In a society that prizes independence and is largely centered around doing things yourself, many people have trouble asking for help. But asking for help is a skill, and that skill becomes even more important after a cancer diagnosis.

Many people with cancer are used to taking care of others and putting their own needs last, so shifting their behavior to receive help can be difficult. They may struggle and feel discomfort with giving up control over certain aspects of life and letting others act on their behalf.

When you or someone you care about is diagnosed with cancer, some of your attitudes about independence may need to shift. And, in fact, accepting help means that you understand how to prioritize, how to be present, and how to show gratitude. It is also important to realize that accepting help from your friends and family allows your loved ones to feel useful in a situation where they often feel helpless, and letting them help you is an act of kindness.

There are a few ways to make accepting help during cancer easier, including:

  • When people offer help, accept it. It is great to be prepared with specific suggestions such as getting assistance with childcare, lawn work, running errands, or preparing meals.

  • Make use of digital tools. You can use group texts or social media to ask for help. Often these are useful because they can take away the awkwardness you may feel when you ask for help.

  • Give up some control and accept imperfection. A difficult part of relying on others is that they may do things differently from you. But it is important to focus on the fact that things are still getting done and that you have supportive people in your life who want to help you.

  • Keep a list of fun things to do with your loved ones.

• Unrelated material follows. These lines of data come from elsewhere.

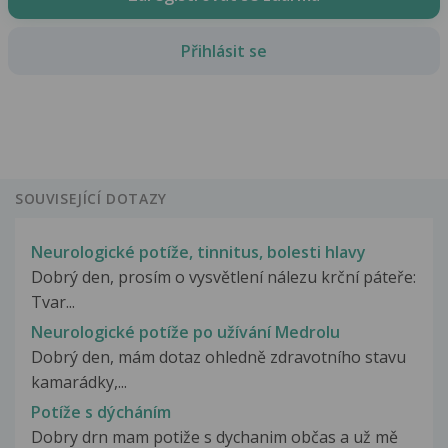
Přihlásit se
SOUVISEJÍCÍ DOTAZY
Neurologické potíže, tinnitus, bolesti hlavy
Dobrý den, prosím o vysvětlení nálezu krční páteře:
Tvar...
Neurologické potíže po užívání Medrolu
Dobrý den, mám dotaz ohledně zdravotního stavu
kamarádky,...
Potíže s dýcháním
Dobry drn mam potiže s dychanim občas a už mě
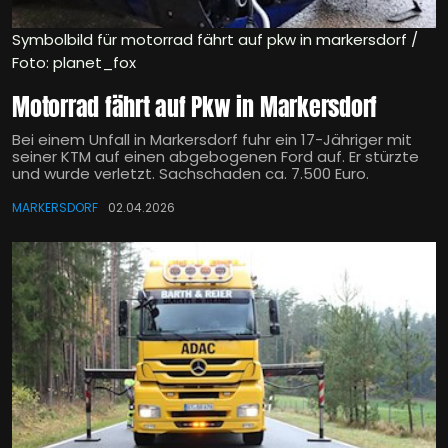
Symbolbild für motorrad fährt auf pkw in markersdorf /
Foto: planet_fox
Motorrad fährt auf Pkw in Markersdorf
Bei einem Unfall in Markersdorf fuhr ein 17-Jähriger mit
seiner KTM auf einen abgebogenen Ford auf. Er stürzte
und wurde verletzt. Sachschaden ca. 7.500 Euro.
MARKERSDORF
02.04.2026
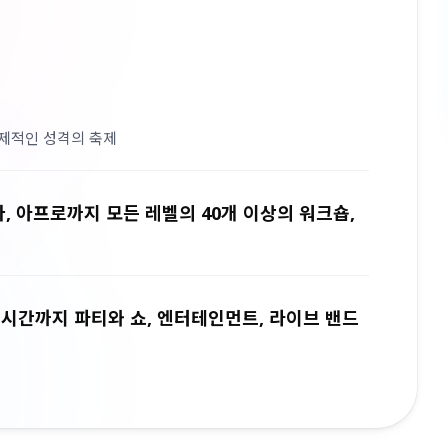
국제적인 성격의 축제
바, 아프로까지 모든 레벨의 40개 이상의 워크숍,
 시간까지 파티와 쇼, 엔터테인먼트, 라이브 밴드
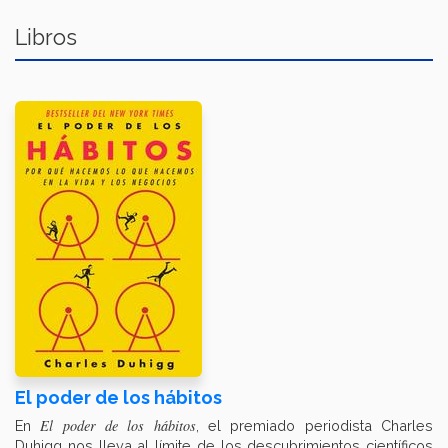
Libros
El poder de los hábitos
El poder de los hábitos
En
, el premiado periodista Charles
Duhigg nos lleva al límite de los descubrimientos científicos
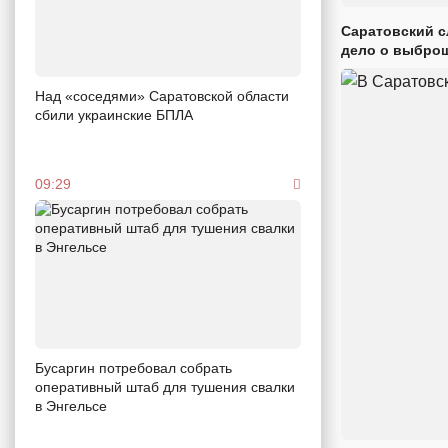
Саратовский с
дело о выброш
Над «соседями» Саратовской области
сбили украинские БПЛА
09:29
Бусаргин потребовал собрать
оперативный штаб для тушения свалки
в Энгельсе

Take a walk, enjoy a snack, or play a game with someone who wants to help. You need these opportunities to be with the ones you care about, too.

Sometimes, you may need to remind yourself that you can’t control how people respond to a request for help. Some people may be too busy to help. Others may agree to help and not keep their word. And, although this may feel disappointing, it is important to recognize that the vast majority of people do want to help during a cancer diagnosis.

Asking for help after a cancer diagnosis can certainly be difficult. You may feel like you have lost control over aspects of your life or feel like you are a burden. But remember, the supportive and generous people in your life want to help lessen cancer’s toll on you. In fact, knowing when to ask for help is a sign of strength and self-awareness, and it can often be a lasting act of kindness to the ones you love.